▸ **DOCUMENT SECTION**:
---*---

Skirts should stay

Sammi Fay, Contributor

While driven, academic, and conscientious are attributes describing many Cathedral Catholic High School female students, submissive is not one of them.

On May 17, CCHS Principal Dr. Kevin Calkins notified parents and teachers about a drastic change to the 2019-2020 dress code, a change referred to as the skirt ban. The new policy contradicts the restorative discipline policy, increases uniform expenses, and excludes parent and student input on the matter.

During the past two weeks, the women of CCHS have found their voice, but when do their voices become heard? Dozens of students, parents, and alumni have protested, written letters, and spoken out against the policy, but administration has not engaged in the necessary discussions with students.

While it is clear the complaints of male faculty members have been heard and acted upon, skirt advocates have been afforded far less input regarding the matter.

What has led so many community stakeholders to question the new policy is the contradicting nature surrounding the ban.

---*---

▸ **DATASET**:
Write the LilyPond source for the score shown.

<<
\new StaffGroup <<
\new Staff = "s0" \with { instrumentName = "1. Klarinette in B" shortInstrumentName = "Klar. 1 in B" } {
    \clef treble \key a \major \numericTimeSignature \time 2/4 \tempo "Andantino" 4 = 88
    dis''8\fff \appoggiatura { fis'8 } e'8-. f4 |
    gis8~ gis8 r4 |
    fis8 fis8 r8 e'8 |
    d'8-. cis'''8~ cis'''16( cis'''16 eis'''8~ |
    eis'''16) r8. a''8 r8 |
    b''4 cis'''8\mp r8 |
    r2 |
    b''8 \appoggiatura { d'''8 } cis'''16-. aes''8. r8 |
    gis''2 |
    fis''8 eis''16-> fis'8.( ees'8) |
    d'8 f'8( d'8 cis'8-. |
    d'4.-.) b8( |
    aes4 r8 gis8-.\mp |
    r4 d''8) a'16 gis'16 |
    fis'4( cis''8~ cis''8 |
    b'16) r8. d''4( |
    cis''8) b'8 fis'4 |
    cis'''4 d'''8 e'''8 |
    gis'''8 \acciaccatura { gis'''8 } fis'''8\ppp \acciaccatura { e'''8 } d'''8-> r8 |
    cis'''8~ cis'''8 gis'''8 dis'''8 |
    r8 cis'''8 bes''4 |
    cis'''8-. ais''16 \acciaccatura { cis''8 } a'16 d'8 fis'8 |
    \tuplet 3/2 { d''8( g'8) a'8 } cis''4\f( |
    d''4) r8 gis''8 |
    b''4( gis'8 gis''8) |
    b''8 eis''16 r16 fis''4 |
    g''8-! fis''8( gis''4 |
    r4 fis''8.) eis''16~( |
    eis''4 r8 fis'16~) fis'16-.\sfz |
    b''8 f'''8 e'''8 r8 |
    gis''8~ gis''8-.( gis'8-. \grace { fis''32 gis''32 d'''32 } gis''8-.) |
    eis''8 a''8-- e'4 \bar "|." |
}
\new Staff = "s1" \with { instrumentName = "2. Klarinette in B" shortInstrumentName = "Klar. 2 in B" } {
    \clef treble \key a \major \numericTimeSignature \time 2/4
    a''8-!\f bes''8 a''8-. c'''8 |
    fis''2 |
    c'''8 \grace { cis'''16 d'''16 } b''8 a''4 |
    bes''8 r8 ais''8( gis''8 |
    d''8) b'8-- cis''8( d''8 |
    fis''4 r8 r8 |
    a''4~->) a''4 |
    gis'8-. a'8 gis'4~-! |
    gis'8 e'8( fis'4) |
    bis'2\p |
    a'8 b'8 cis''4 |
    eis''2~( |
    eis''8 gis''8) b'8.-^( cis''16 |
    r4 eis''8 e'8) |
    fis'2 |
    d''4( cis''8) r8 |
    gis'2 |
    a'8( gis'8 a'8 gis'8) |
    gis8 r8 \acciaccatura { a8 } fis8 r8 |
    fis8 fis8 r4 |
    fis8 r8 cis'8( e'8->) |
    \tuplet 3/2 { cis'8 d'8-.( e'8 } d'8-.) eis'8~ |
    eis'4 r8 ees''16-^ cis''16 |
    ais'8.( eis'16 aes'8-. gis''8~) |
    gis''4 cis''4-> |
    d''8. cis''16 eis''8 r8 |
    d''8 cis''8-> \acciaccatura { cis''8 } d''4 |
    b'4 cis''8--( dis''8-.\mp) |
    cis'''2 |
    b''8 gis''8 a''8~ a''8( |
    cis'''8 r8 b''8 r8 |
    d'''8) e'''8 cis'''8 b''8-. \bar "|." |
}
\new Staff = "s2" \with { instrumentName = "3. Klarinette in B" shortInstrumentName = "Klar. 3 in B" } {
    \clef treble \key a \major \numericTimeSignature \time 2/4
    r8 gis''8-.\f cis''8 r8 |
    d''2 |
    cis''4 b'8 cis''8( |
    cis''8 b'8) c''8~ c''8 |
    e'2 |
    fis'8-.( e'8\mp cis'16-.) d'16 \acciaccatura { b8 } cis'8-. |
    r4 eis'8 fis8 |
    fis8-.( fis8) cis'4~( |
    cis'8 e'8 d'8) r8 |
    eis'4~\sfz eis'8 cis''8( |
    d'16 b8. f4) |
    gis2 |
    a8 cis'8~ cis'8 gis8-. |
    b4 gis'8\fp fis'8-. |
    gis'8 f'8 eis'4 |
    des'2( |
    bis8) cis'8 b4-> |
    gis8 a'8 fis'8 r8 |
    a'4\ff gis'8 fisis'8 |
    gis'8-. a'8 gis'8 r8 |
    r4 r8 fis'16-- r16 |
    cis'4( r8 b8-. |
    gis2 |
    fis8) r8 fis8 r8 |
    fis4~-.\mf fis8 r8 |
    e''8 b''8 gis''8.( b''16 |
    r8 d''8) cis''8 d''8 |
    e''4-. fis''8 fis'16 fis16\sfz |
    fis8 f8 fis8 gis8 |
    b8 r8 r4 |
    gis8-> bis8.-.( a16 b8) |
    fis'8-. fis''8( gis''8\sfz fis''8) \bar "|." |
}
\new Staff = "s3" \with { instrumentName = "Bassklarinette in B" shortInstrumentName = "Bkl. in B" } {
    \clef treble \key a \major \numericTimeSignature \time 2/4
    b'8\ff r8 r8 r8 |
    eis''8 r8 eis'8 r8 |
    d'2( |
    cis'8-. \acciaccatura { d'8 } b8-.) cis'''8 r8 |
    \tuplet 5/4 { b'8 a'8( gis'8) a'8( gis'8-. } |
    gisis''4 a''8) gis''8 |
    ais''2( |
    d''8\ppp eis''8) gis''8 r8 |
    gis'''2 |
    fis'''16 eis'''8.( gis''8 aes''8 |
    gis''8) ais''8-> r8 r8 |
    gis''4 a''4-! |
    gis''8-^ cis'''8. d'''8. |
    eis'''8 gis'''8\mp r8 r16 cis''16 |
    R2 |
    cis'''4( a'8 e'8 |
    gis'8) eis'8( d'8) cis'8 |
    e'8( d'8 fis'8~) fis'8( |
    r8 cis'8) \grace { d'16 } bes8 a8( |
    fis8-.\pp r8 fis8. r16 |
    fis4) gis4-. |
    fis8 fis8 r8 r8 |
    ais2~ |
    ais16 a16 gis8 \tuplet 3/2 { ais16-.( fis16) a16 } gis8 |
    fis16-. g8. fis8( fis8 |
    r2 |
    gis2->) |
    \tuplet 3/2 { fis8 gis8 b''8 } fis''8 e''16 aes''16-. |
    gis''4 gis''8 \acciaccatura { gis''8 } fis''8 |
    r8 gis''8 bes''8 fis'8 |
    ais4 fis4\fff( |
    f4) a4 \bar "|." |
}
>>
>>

---*---

▸ **WHAT IS REQUIRED**: Copy the passage of the skirt-ban opinion piece word for word, starting with "During the past" and going on through "discussions with students.". The records have no role here.

▸ **FINISHED EXERCISE**:
During the past two weeks, the women of CCHS have found their voice, but when do their voices become heard? Dozens of students, parents, and alumni have protested, written letters, and spoken out against the policy, but administration has not engaged in the necessary discussions with students.